**ACTIVITY**
Collect every line of the records that contains the word "ISADORE".

**SOURCE DATA**
━━━━━━━━━━━━━━━━━━━━
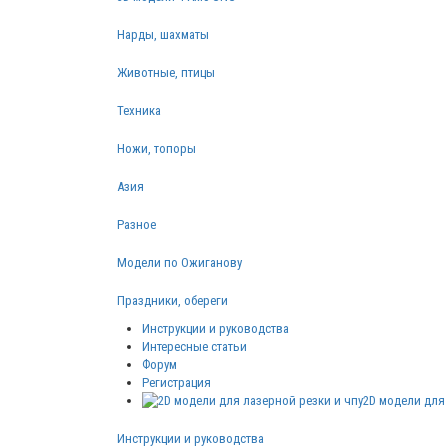
Нарды, шахматы
Животные, птицы
Техника
Ножи, топоры
Азия
Разное
Модели по Ожиганову
Праздники, обереги
Инструкции и руководства
Интересные статьи
Форум
Регистрация
2D модели для 
Инструкции и руководства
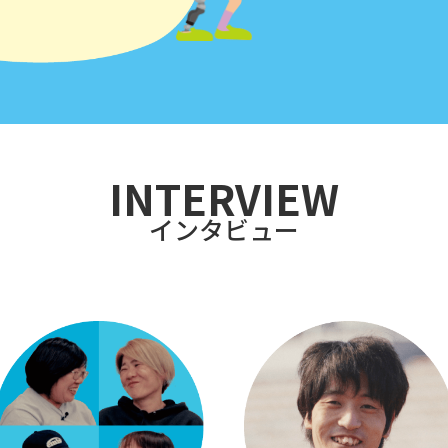
INTERVIEW
インタビュー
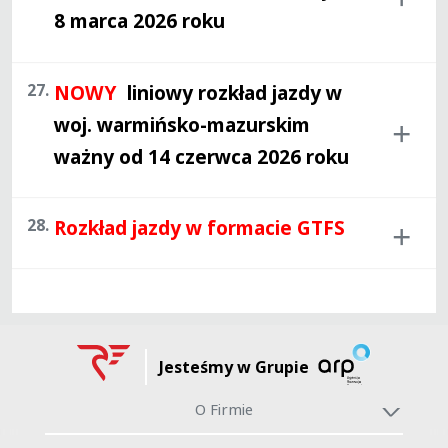
8 marca 2026 roku
27.
NOWY
liniowy rozkład jazdy w
woj. warmińsko-mazurskim
ważny od 14 czerwca 2026 roku
28.
Rozkład jazdy w formacie GTFS
Jesteśmy w Grupie
O Firmie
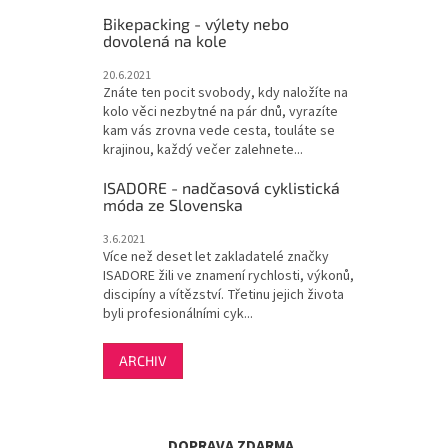
Bikepacking - výlety nebo
dovolená na kole
20.6.2021
Znáte ten pocit svobody, kdy naložíte na
kolo věci nezbytné na pár dnů, vyrazíte
kam vás zrovna vede cesta, touláte se
krajinou, každý večer zalehnete...
ISADORE - nadčasová cyklistická
móda ze Slovenska
3.6.2021
Více než deset let zakladatelé značky
ISADORE žili ve znamení rychlosti, výkonů,
discipíny a vítězství. Třetinu jejich života
byli profesionálními cyk...
ARCHIV
DOPRAVA ZDARMA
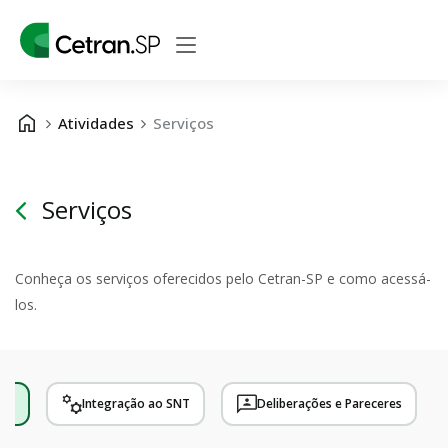
Atividades
Serviços
Serviços
Conheça os serviços oferecidos pelo Cetran-SP e como acessá-
los.
ços
Integração ao SNT
Deliberações e Pareceres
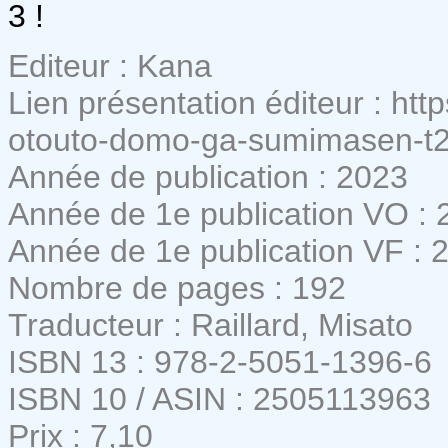
3 !
Editeur : Kana
Lien présentation éditeur : htt
otouto-domo-ga-sumimasen-t2
Année de publication : 2023
Année de 1e publication VO : 
Année de 1e publication VF : 
Nombre de pages : 192
Traducteur : Raillard, Misato
ISBN 13 : 978-2-5051-1396-6
ISBN 10 / ASIN : 2505113963
Prix : 7,10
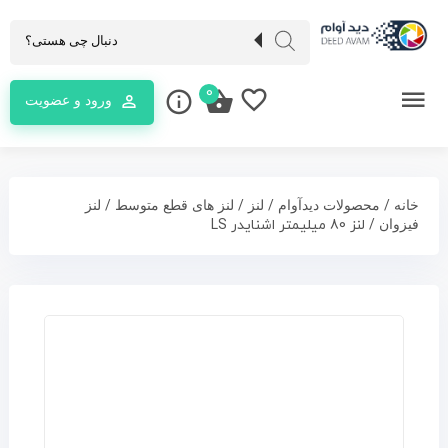
0
ورود و عضویت
/
/
/
/
خانه
محصولات دیدآوام
لنز
لنز های قطع متوسط
لنز
/ لنز 80 میلیمتر اشنایدر LS
فیزوان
━━━━━━━━━━━━━━━━━━━━
**EXPECTED OUTPUT**
ISADORE - nadčasová cyklistická
ISADORE žili ve znamení rychlosti, výkonů,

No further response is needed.